If the close method is called and there is an active transaction, what will happen to active transactions? Will they be commited or rolled back?

Adding to the other answer, I tested the behavior on Oracle and SQL Server, the databases I'm currently working with.

MSSQL rolls back the transaction. This is what you'd intuitively expect.

Oracle on the other side, commits the transaction. This is documented in their JDBC Guide :

If the auto-commit mode is disabled and you close the connection without explicitly committing or rolling back your last changes, then an implicit COMMIT operation is run.

Sure, the JDBC spec gives you freedom to go either way, but I personally think that implicitly committing the transaction is a poor design choice. As an argument, consider the use case of a thread which is busy working on a long-ish transaction and is not responsive to a shutdown request.
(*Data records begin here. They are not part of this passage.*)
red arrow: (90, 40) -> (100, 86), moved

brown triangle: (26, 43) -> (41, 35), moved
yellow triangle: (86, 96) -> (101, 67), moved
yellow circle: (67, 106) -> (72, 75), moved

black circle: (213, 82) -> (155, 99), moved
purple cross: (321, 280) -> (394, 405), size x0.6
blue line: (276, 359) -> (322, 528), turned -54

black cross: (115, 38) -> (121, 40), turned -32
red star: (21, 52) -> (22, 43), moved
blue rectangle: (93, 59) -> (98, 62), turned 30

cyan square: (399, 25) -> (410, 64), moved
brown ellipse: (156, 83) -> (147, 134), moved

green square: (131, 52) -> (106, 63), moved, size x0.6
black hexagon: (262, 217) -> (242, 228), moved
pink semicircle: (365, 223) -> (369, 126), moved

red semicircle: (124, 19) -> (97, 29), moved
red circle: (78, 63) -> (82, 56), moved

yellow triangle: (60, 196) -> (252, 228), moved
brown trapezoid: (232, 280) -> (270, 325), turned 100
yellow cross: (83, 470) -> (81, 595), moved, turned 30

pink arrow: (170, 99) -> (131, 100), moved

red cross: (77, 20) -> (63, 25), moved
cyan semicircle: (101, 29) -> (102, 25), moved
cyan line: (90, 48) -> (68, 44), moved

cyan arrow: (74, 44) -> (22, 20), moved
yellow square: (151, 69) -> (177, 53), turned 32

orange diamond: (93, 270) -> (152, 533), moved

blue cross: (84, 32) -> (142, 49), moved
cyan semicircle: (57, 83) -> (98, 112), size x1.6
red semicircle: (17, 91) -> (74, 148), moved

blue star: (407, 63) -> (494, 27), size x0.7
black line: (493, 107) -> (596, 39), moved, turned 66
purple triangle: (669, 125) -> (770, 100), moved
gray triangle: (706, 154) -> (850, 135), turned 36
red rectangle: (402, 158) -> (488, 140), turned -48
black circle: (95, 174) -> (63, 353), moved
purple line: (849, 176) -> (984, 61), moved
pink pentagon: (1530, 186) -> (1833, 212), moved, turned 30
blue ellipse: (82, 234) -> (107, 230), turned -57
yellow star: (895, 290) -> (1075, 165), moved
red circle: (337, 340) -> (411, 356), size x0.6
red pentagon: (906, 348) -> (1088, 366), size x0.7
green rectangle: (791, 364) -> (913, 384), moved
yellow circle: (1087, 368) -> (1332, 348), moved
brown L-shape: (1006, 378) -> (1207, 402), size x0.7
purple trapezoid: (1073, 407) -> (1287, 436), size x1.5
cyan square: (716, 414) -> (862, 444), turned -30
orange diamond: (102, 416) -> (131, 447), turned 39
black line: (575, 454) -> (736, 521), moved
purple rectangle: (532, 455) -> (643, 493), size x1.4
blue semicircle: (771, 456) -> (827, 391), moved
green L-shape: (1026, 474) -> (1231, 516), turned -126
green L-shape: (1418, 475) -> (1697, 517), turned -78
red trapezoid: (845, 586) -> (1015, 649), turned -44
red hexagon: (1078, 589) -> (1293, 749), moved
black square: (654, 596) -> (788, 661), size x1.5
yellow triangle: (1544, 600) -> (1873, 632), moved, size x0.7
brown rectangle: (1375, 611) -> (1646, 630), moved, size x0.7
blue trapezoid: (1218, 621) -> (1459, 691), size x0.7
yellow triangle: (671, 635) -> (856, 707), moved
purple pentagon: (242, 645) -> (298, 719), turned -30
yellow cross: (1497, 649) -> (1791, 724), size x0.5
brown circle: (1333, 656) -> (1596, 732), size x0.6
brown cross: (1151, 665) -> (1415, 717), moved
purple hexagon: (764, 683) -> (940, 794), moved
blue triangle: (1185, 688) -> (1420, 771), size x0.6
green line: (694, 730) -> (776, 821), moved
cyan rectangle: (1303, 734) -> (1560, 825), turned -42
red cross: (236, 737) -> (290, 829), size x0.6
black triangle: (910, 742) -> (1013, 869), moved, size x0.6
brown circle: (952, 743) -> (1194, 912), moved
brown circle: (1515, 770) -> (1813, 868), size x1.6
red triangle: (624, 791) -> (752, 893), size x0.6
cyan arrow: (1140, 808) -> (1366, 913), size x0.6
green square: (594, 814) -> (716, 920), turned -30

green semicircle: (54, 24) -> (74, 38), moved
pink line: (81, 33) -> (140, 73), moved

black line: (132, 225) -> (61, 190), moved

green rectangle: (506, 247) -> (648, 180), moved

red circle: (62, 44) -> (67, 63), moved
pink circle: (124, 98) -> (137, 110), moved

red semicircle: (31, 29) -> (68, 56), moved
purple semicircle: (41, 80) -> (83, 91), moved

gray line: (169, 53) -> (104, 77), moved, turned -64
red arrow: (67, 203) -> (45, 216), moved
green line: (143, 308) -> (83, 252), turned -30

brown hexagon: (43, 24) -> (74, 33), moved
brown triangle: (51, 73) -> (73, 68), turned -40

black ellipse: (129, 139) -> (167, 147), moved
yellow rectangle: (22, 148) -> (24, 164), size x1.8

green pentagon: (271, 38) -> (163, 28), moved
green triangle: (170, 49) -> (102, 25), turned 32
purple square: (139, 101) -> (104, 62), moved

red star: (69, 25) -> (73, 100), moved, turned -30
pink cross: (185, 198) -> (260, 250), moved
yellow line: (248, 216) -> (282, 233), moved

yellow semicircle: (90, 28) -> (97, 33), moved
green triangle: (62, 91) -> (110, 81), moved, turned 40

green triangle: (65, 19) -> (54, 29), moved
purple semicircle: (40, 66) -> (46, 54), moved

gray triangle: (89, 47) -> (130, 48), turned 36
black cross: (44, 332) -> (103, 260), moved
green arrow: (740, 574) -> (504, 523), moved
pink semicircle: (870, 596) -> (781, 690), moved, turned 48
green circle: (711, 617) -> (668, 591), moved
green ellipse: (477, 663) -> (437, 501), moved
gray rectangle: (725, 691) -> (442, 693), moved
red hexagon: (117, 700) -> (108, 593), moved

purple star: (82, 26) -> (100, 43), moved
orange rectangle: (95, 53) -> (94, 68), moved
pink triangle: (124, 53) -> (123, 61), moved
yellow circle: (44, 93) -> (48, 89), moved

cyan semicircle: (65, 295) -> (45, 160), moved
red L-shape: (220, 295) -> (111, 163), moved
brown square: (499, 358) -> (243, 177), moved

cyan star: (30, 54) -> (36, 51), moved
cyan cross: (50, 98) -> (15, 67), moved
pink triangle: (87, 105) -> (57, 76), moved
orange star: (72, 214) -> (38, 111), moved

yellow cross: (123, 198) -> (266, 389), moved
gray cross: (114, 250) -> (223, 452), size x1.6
When the application eventually closes the connection pool, this will in turn close the connection, committing the incomplete transaction!

The moral of this story is that connection pool implementations must always call rollback() before closing a connection in manual commit mode. However this is not something that just comes to mind when implementing a connection pool. As an example, see PooledConnectionImpl from DBCP

From the javadoc of Connection.close() :

It is strongly recommended that an application explicitly commits or rolls back an active transaction prior to calling the close method. If the close method is called and there is an active transaction, the results are implementation-defined.